BRUSSELS • Volatile markets and an acquisition in Brazil prompted Heineken, the world's second-largest brewer, to warn that its profitability this year would improve by less than the target it had set for the previous three years.
The Dutch brewer, whose Heineken lager is the top seller in Europe, had a target of increasing its operating margin by 40 basis points per year between 2014 and last year, but said it expected this margin to rise by 25 basis points this year.
Last year, Heineken's margins expanded by only 14 basis points, weighed down by the acquisition of the loss-making Brazilian business of Japanese rival Kirin. But Heineken said it was encouraged by the performance of its new Brazilian unit, the purchase of which made it the second-largest brewer in the country behind Anheuser-Busch InBev.

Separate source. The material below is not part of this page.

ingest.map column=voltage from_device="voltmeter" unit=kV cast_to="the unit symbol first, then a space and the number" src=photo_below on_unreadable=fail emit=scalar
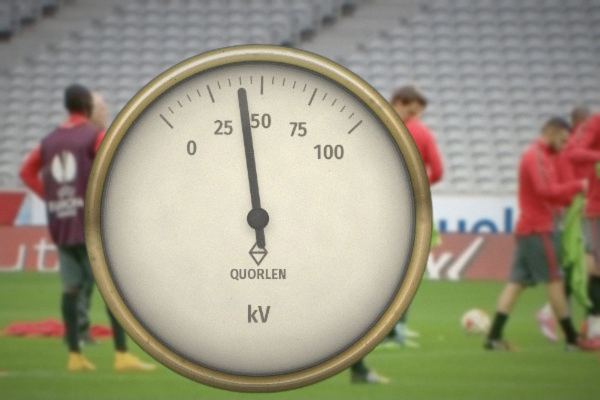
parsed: kV 40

Heineken has gained in recent years from strong performances in its two largest markets - Mexico and Vietnam.
But it has faced struggles in Africa, notably Nigeria, where weak economic growth and low consumer sentiment have depressed beer consumption.
The brewer of Tiger and Sol lagers and Strongbow cider said beer volumes increased in all of its business regions last year, though growth in Europe was almost flat.
For the group as a whole, operating profit before one-offs last year came in at €3.76 billion (S$6.1 billion), a gain of 6.2 per cent.